Étrange Festival 2012 : Compétition internationale.
Les angoisses d’un père agoraphobe face à une cité envahie d’enfants mutant : tout cela est très sérieux, ça s’appelle Citadel et ça fout un peu les jetons. Un beau film sur la foi en l’Homme aux quelques maladresses excusables.
Comment réagirions-nous si l’on assistait à la mise à mort de sa femme enceinte ? Pis, comment devenir un bon père quand ce traumatisme vous rend agoraphobe ? C’est de ce double handicap que part Tommy, le héros de Citadel, premier long-métrage de l’irlandais Ciaran Foy. La catharsis saute aux yeux et la puissance angoissante du film s’en retrouve décuplée. Car bien plus qu’un simple petit film de genre, Citadel explore profondément les angoisses du type. Imaginez le père de La Route (adapté au cinéma par John Hillcoat) qui ne saurait pas gérer son nouveau rôle. Au lieu de rassurer son enfant, il l’angoisserait. On craint pour ce bébé, hurlant de peur et de désarroi.
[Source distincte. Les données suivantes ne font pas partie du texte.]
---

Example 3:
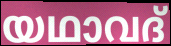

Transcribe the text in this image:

യഥാവദ്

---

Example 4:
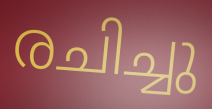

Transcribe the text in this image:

രചിച്ചു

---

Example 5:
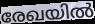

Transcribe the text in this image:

രേഖയിൽ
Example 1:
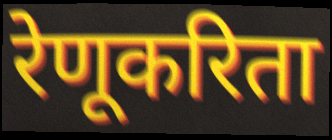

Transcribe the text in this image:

रेणूकरिता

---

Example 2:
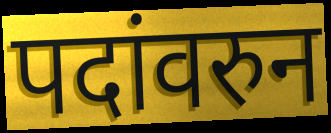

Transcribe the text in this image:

पदांवरुन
Car les craintes de Tommy ne s’avèrent pas injustifiées. Ces loubards qui ont mis à mort sa femme rôdent dans un no man’s land complet. En cela, Citadel a des résonances post-apocalyptiques. S’il est question de s’enfuir, jamais cette issue ne semble plausible. Le réalisateur se garde bien de tomber dans le simple vigilante movie et y préfère un tournent plus fantastique, aux accents évident de Romero.
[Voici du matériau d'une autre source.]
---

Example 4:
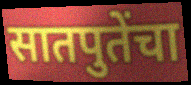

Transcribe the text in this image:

सातपुतेंचा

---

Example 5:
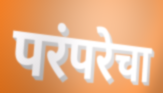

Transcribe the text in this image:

परंपरेचा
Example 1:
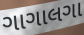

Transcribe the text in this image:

ગાગાલગા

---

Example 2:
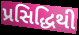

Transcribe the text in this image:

પ્રસિદ્ધિથી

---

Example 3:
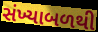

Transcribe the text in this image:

સંખ્યાબળથી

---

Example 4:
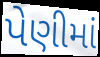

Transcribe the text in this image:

પેણીમાં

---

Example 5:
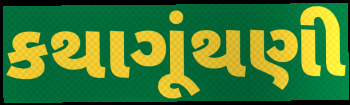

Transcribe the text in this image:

કથાગૂંથણી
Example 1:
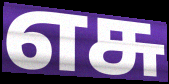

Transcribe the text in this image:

எசு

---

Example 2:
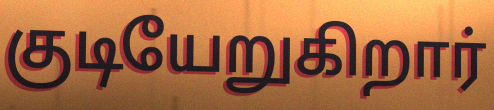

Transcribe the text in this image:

குடியேறுகிறார்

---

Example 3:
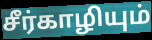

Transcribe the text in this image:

சீர்காழியும்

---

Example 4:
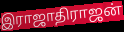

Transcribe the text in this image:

இராஜாதிராஜன்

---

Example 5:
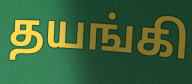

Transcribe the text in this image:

தயங்கி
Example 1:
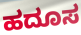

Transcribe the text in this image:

ಹದೂಸ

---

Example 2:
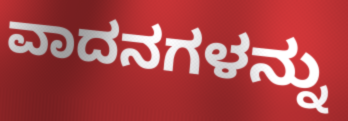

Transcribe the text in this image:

ವಾದನಗಳನ್ನು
C’est d’ailleurs dans ce basculement que quelques réserves subsistent. Le script ne tient pas complétement debout, une forme de confusion demeure. Et pourtant, il reste une puissance évidente à l’ensemble. Bien aidé par un travail sonore dantesque tant il glace le sang, Foy catalyse le sensitif pour le transmettre à l’écran. L’empathie envers le héros est immédiate. On ressent son angoisse, on lutte avec lui. Lors d’une scène d’assaut de la maison par les gamins maléfiques, la confusion et la détresse rendent tellement impuissant que l’on se sent mal. L’enfant comme une relique sacrée attire les convoitises. Mais c’est l’amour tendre et maladroit du père qui doit se frotter à la dure réalité. Le film sait prendre son temps pour montrer l’égarement. Il offre aussi un peu de répit pour développer notamment son thème sur la parentalité. Mais surtout il prépare la cruauté de son histoire. Aucun cynisme ici, juste des personnages qui se forment honnêtement. Mis à part le prêtre, ils sont bien écrits. Les aspérités du scénario, les maladresses ici et là se pardonnent aisément devant le travail remarquable effectué pour un premier film. Par ailleurs, ce qui est dit sur l’abandon des territoires aux bandes est effrayant. Le film ne vire pas au procès pro-sécuritaire, mais il appuie encore sur l’horreur de ces grandes barres d’immeubles impersonnelles. Tout y est froid, chose bien rendue par la photographie. Les espaces de repos (un appartement chic loin de la banlieue) se font loin de l’immeuble maudit. Le Salut est ailleurs.
Avec son infirmière qui s’appelle Marie, ses reliques chrétiennes et son personnage de prêtre, Citadel regorge de sous-texte religieux. Même l’enfant qui aide Tommy et le prêtre est aveugle à l’instar de ces héros de la mythologie grecque où un handicap compense un pouvoir exceptionnel. Mais Foy détourne le sujet religieux. La foi en Dieu est mise à mal et elle se transforme en foi en soi. Celle-ci vainc les peurs, évacue le mal et permet de se confronter au réel. Ce n’est que par ce chemin que Tommy pourra devenir père. Seule cette force inouïe viendra à bout de ces zombies. Le basculement n’est pas parfaitement amené mais sa force, guidée par l’envie de sauver l’enfant, offre une fin touchante à ce film de genre qui ne joue jamais au malin. Dommage qu’on ne sente pas plus que les rôles d’assaillants et d’assaillis s’inversent. On aurait eu droit à un beau film se siège et d’infiltration. Reste le côté poisseux, un peu comme les couloirs sombres et claustrophobiques de la saga Alien. La peur y est très primaire. Sans jouer sur les jump-scares, l’ambiance se nourrit de son environnement, aidé par l’air perdu de son acteur Aneurin Barnard. Lorsque l’écran de fin arrive, un certain soulagement point. On respire mieux, la foule de la salle de ciné se disperse et évite de soi-même sombrer dans l’agoraphobie. Fin de la séance de psy.